_AIM OF THE TASK_: From the material below, list every line containing "pomiędzy".

- - - -

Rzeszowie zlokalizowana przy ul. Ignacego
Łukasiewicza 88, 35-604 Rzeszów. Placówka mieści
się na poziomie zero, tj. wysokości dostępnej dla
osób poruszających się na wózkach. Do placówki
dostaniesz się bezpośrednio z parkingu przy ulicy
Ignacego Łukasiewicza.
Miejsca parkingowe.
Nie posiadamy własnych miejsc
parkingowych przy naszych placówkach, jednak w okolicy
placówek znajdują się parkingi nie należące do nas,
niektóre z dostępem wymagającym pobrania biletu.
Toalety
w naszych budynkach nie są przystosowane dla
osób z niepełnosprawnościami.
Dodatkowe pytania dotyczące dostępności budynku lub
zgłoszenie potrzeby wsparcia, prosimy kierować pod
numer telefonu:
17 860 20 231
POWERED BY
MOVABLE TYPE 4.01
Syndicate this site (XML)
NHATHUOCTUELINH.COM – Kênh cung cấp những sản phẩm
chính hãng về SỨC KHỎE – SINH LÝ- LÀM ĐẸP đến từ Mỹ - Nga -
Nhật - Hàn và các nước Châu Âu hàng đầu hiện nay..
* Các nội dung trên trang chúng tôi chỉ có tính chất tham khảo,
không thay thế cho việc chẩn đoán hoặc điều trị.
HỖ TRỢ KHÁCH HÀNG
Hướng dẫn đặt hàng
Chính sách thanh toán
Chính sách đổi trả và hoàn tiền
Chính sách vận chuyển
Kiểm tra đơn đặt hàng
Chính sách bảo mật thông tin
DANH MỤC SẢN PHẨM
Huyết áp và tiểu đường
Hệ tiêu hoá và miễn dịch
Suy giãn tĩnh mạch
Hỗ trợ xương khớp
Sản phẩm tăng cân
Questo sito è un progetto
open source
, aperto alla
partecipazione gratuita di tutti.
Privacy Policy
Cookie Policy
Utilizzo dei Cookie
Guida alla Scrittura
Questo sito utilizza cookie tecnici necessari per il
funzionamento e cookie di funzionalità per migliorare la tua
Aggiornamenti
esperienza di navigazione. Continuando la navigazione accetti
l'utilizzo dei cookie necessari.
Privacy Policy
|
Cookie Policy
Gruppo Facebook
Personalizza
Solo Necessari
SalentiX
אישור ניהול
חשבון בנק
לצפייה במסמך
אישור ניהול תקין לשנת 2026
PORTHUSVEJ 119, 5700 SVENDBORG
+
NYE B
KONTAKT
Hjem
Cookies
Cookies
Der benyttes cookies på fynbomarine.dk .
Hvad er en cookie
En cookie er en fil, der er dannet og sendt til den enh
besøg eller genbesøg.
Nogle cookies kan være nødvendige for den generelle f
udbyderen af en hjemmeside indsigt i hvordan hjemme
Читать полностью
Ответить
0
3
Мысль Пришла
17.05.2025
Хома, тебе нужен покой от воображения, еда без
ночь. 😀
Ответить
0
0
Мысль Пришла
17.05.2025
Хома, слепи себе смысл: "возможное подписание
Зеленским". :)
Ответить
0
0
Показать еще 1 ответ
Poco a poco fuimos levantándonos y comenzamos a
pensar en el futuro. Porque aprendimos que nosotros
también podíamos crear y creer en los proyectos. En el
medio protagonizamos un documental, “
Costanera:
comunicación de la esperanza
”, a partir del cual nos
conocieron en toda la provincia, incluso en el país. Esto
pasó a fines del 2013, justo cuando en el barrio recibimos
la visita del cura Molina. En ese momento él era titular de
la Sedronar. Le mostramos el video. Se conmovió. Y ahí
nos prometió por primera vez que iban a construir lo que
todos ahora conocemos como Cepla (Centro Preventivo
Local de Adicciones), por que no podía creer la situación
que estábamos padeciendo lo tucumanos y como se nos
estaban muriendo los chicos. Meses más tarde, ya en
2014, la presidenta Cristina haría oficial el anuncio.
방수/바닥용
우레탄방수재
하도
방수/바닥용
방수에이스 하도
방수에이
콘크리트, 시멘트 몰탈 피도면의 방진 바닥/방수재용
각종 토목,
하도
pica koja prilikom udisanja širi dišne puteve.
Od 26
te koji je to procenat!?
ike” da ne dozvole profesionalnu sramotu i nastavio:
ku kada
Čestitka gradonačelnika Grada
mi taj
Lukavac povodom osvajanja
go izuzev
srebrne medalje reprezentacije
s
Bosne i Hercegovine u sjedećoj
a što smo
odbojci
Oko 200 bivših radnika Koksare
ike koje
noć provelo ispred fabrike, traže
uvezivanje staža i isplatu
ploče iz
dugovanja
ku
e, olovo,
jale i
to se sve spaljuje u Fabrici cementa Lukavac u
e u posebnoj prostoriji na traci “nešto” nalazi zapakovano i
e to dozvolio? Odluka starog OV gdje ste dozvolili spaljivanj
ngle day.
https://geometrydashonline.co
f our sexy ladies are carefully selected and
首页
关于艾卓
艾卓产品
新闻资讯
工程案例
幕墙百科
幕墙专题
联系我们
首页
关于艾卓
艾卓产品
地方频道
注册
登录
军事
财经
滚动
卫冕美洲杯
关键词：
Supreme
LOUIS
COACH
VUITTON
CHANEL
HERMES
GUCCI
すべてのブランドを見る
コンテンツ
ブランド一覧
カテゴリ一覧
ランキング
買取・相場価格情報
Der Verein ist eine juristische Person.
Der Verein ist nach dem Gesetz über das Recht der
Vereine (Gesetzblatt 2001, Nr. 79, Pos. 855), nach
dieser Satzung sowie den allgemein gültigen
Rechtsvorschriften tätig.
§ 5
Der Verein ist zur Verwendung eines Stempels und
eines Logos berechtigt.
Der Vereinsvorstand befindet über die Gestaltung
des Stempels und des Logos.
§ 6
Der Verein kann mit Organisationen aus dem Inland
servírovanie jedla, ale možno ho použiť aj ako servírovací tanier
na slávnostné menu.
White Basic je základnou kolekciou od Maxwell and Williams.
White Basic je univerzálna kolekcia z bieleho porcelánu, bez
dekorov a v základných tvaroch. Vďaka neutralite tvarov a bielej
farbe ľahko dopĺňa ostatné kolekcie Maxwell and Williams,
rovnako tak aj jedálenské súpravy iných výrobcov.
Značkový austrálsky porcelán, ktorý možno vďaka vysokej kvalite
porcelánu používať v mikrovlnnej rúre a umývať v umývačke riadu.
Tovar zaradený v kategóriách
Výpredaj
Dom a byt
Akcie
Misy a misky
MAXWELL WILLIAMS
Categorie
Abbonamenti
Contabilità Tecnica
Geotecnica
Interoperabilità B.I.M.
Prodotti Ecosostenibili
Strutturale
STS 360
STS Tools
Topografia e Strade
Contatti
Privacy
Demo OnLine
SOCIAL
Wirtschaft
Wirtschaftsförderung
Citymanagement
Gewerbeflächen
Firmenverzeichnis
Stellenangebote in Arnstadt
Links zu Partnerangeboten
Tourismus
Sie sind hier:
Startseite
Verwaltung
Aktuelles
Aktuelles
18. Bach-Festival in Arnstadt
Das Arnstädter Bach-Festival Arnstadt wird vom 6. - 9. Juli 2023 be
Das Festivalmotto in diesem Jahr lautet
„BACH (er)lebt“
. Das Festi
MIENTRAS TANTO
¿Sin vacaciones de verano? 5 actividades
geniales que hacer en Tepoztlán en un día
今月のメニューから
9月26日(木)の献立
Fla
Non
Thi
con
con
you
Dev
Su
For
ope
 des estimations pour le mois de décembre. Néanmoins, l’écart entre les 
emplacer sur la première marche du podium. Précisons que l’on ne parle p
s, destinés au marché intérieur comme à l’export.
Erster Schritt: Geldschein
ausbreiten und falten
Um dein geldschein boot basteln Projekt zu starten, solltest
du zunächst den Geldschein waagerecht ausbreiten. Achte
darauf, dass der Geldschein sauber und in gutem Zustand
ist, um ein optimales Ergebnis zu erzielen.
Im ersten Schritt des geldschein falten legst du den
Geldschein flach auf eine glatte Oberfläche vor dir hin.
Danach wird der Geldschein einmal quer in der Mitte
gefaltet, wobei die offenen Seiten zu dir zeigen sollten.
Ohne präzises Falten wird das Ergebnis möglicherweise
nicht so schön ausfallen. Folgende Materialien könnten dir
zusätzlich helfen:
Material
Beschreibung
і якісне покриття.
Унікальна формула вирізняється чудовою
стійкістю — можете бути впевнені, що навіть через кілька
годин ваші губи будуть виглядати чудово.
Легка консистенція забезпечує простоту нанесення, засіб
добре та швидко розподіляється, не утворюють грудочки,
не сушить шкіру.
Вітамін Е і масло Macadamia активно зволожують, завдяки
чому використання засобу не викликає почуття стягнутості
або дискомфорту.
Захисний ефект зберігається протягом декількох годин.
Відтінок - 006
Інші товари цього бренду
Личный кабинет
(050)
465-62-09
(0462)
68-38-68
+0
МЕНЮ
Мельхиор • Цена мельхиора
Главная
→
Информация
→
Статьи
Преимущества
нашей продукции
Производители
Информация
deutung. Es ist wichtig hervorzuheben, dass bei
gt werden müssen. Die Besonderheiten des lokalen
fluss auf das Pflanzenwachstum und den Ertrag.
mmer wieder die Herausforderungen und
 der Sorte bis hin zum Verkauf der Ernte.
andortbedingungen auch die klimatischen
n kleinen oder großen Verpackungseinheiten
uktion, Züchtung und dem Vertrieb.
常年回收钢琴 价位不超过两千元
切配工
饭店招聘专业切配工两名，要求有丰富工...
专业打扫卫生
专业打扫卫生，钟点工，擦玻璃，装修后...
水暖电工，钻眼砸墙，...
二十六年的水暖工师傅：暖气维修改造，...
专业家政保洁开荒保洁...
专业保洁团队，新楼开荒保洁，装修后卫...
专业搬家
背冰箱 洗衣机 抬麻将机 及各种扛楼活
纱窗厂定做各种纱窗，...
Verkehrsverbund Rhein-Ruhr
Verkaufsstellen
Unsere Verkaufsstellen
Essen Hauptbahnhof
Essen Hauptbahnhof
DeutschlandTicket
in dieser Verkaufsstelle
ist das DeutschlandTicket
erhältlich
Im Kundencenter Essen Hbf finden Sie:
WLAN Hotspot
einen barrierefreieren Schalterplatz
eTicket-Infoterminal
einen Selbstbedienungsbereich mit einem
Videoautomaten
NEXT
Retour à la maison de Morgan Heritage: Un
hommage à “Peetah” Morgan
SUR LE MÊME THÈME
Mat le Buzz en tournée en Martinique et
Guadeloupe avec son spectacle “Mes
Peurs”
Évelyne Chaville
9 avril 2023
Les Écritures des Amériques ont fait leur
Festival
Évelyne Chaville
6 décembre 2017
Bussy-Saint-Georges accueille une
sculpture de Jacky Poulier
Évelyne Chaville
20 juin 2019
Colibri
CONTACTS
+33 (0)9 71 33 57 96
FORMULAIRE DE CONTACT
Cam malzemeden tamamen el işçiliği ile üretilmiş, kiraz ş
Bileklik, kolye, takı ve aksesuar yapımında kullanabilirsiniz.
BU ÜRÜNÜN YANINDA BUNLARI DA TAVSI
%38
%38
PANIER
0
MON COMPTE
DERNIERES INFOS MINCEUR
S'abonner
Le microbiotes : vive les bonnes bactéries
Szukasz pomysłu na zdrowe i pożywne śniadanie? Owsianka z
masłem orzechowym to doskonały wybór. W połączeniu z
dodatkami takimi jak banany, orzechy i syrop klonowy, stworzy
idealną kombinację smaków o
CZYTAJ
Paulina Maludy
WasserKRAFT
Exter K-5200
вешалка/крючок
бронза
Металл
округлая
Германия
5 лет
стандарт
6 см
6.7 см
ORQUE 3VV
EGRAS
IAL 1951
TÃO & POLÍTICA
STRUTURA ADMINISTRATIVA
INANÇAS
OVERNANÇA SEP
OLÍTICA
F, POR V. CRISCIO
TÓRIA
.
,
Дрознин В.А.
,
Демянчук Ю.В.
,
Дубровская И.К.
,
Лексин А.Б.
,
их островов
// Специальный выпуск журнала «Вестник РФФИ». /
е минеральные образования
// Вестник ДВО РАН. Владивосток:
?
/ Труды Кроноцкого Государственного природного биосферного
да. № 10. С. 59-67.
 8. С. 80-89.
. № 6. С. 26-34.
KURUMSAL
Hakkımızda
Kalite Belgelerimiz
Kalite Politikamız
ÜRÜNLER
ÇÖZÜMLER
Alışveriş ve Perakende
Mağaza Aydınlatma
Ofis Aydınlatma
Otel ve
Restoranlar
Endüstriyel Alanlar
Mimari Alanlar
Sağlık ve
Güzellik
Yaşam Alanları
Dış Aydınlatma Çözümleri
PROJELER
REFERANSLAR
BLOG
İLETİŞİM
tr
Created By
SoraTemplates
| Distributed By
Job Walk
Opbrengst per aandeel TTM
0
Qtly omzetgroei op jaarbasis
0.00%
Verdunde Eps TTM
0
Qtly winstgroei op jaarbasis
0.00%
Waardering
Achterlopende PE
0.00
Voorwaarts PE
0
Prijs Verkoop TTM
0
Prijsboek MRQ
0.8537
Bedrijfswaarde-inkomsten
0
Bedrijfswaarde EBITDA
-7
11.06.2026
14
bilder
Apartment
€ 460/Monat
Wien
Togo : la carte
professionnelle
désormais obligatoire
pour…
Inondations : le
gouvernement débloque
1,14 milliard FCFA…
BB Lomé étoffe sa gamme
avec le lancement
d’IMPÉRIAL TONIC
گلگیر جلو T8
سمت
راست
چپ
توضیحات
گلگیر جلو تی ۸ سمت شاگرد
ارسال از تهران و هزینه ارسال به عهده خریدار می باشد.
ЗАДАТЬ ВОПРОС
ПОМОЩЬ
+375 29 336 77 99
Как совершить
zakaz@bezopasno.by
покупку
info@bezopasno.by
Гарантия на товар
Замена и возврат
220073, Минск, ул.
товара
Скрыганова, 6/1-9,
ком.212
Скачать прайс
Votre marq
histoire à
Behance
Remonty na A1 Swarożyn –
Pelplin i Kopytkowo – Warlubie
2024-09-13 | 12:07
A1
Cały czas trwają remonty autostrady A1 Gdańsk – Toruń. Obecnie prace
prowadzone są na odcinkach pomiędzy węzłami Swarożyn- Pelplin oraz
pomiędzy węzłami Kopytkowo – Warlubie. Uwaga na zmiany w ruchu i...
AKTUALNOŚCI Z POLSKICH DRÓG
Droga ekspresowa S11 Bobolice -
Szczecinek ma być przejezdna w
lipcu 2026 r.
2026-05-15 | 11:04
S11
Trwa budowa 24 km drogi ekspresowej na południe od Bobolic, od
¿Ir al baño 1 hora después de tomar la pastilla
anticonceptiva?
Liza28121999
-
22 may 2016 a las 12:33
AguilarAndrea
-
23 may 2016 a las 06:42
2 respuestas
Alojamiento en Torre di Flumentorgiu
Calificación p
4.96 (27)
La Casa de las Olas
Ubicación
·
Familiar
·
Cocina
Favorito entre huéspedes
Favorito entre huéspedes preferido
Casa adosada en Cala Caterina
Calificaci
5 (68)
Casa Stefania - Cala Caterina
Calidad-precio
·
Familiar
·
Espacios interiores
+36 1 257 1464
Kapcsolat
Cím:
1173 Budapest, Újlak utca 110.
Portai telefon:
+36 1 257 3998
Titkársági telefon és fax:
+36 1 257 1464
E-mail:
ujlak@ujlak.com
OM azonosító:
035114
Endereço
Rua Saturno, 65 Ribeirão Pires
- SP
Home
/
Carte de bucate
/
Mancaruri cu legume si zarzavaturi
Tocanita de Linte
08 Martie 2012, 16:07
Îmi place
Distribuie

- - - -

_EXERCISE RESULT_:
prowadzone są na odcinkach pomiędzy węzłami Swarożyn- Pelplin oraz
pomiędzy węzłami Kopytkowo – Warlubie. Uwaga na zmiany w ruchu i...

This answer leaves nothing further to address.